Top of Provided records
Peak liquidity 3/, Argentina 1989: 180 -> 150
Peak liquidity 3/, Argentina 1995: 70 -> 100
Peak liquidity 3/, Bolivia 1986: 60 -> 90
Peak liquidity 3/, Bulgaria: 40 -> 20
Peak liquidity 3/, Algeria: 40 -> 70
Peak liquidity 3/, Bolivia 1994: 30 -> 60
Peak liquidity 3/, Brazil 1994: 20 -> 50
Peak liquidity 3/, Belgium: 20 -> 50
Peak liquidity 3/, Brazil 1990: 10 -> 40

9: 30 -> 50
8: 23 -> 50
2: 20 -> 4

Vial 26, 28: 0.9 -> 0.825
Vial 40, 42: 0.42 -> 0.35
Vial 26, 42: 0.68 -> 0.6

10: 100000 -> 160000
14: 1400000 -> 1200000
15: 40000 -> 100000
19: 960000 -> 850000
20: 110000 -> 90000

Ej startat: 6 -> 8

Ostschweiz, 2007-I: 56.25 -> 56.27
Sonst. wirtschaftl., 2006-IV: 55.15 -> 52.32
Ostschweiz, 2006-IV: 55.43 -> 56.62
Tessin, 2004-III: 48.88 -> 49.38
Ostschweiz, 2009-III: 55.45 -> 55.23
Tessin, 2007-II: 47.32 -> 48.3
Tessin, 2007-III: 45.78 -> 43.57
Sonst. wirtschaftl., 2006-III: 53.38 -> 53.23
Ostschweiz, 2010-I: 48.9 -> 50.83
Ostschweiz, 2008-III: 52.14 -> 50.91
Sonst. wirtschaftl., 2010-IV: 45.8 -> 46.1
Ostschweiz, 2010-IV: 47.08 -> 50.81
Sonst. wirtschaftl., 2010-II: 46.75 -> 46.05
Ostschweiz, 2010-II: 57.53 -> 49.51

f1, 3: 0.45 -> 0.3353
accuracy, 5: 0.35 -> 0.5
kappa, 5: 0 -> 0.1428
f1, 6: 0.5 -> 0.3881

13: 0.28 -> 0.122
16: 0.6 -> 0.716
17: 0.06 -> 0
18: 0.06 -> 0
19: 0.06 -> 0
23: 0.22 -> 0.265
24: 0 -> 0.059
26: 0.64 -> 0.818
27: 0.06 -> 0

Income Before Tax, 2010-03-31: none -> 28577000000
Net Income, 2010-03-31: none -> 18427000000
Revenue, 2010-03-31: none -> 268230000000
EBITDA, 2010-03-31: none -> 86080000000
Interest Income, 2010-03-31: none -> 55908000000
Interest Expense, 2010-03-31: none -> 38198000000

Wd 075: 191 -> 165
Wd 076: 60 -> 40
Bottom of Provided records
What the task asks: The "23: 0.22 -> 0.265" line through the last line above: set these down exactly and add nothing else.

Exercise output:
23: 0.22 -> 0.265
24: 0 -> 0.059
26: 0.64 -> 0.818
27: 0.06 -> 0

Income Before Tax, 2010-03-31: none -> 28577000000
Net Income, 2010-03-31: none -> 18427000000
Revenue, 2010-03-31: none -> 268230000000
EBITDA, 2010-03-31: none -> 86080000000
Interest Income, 2010-03-31: none -> 55908000000
Interest Expense, 2010-03-31: none -> 38198000000

Wd 075: 191 -> 165
Wd 076: 60 -> 40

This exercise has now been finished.